On June 12-14, 2012, the Board on Global Science and Technology held an international, multidisciplinary workshop in Washington, D.C., to explore the challenges and advances in intelligent human-machine collaboration (IH-MC), particularly as it applies to unstructured environments. This workshop convened researchers from a range of science and engineering disciplines, including robotics, human-robot and human-machine interaction, software agents and multi-agent systems, cognitive sciences, and human-machine teamwork. Participants were drawn from research organizations in Australia, China, Germany, Israel, Italy, Japan, the Netherlands, the United Arab Emirates, the United Kingdom, and the United States.
On day one of the workshop, participants worked in small, interdisciplinary groups to determine how advances in IH-MC over the next two to three years could be applied to solving a variety of different real-world scenarios in dynamic unstructured environments, ranging from managing a natural disaster to improving small-lot agile manufacturing.

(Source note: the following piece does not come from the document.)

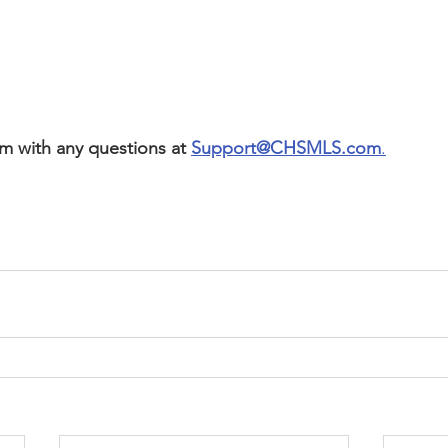
m with any questions at 
Support@CHSMLS.com
.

On day two, participants organized into small groups for a “deeper dive” exploration of four research topics that had arisen during the scenario discussions. Later in the afternoon, the full group discussed IH-MC in terms of common challenges, hoped-for breakthroughs, and the national, transnational, and global context in which this research occurs.
On day three, participants again organized into small groups to focus on longer term research deliverables. In addition, ten participants gave presentations on their research, with topics ranging from human-robot communication, to disaster response robots, to human-in-the-loop control of robot systems.
Throughout the workshop, participants were not asked to arrive at consensus on any issue but, rather, to identify challenges and opportunities from different disciplinary and cultural perspectives.
What Is Intelligent Human-Machine Collaboration?
Prior to the workshop, participants were asked to give their own definition of “intelligent human-machine collaboration” in a preparatory questionnaire. The following samples show the rich diversity of their responses:
… machines and humans combining each other’s strengths and filling-in for their weaknesses and empowering each other’s capabilities;
… joint and coordinated action by people and computationally based systems, in which each have some stake in the outcome or performance of the mission;
… humans AND machines jointly perform tasks that they would not be able to perform on their own;
… integration of AI into machines;
… humans and machines are able to mutually adapt their behavior, intentions, and communications;
… cooperation that mimics interactions between two humans;
… naturalness of the observed human-machine interaction;
… neither human nor machine treats the other as a disturbance to be minimized.
… machines being partners, and not a tool, for humans;
… technology that amplifies and extends human abilities to know, perceive, and collaborate;
… better overall performance of the mission, independently of how it was achieved;
… shared responsibility, authority, goals.